▶ [Records shown]:
________________________________________

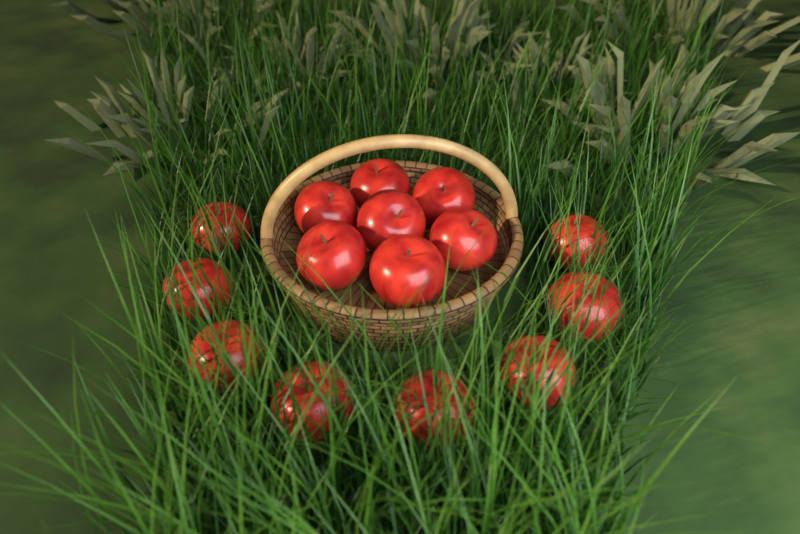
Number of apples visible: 15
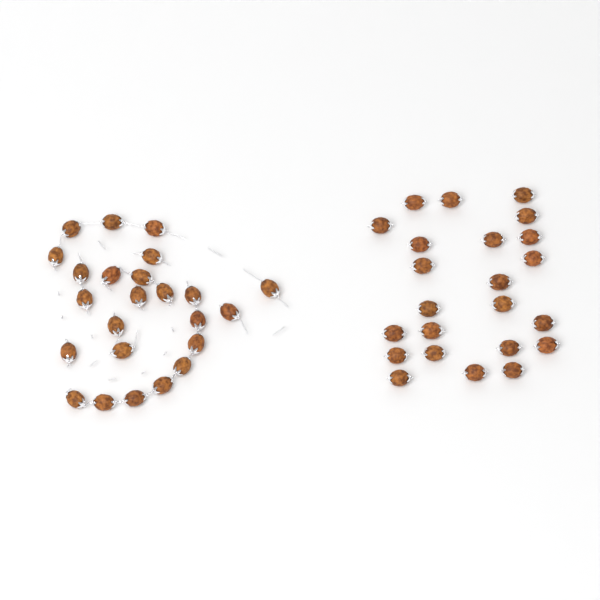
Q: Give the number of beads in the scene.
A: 47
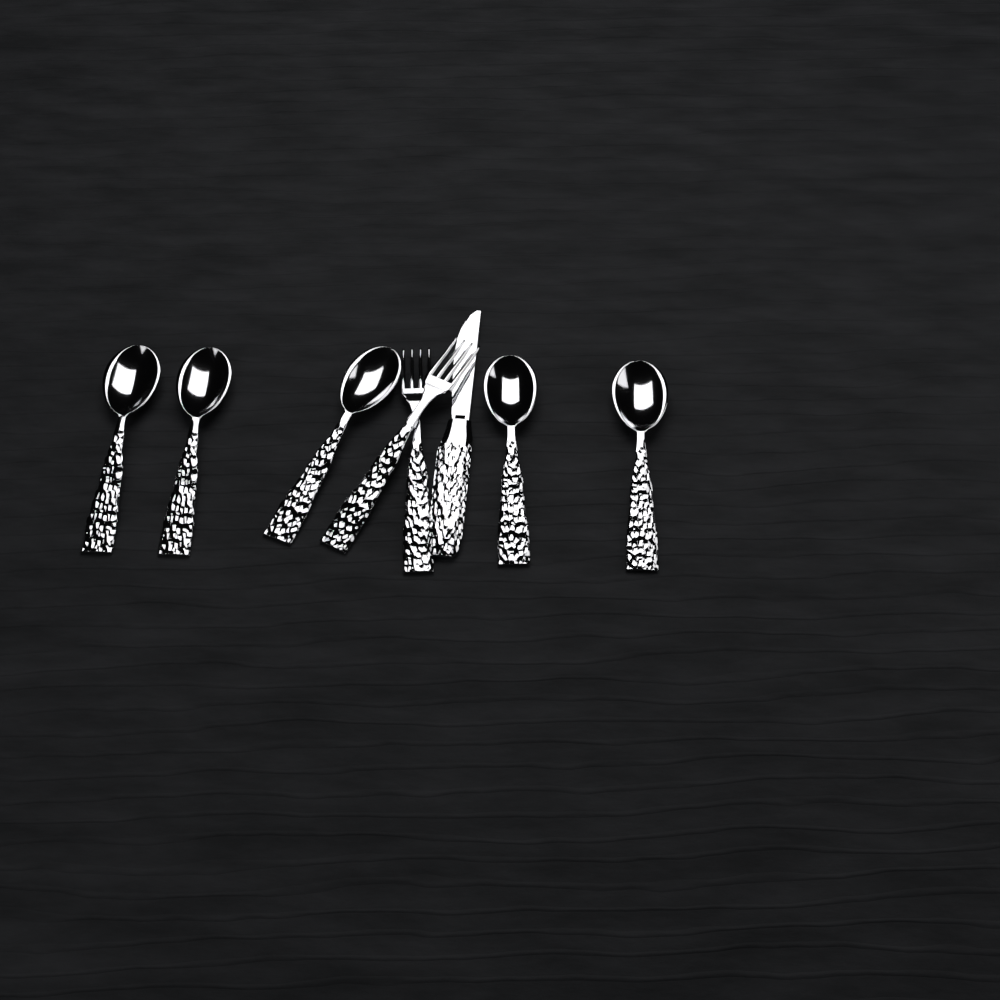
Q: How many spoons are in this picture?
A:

________________________________________

▶ [Set problem]: Write out the material above word for word, omitting the pictures.

▶ [Written response]:
Number of apples visible: 15
Q: Give the number of beads in the scene.
A: 47
Q: How many spoons are in this picture?
A:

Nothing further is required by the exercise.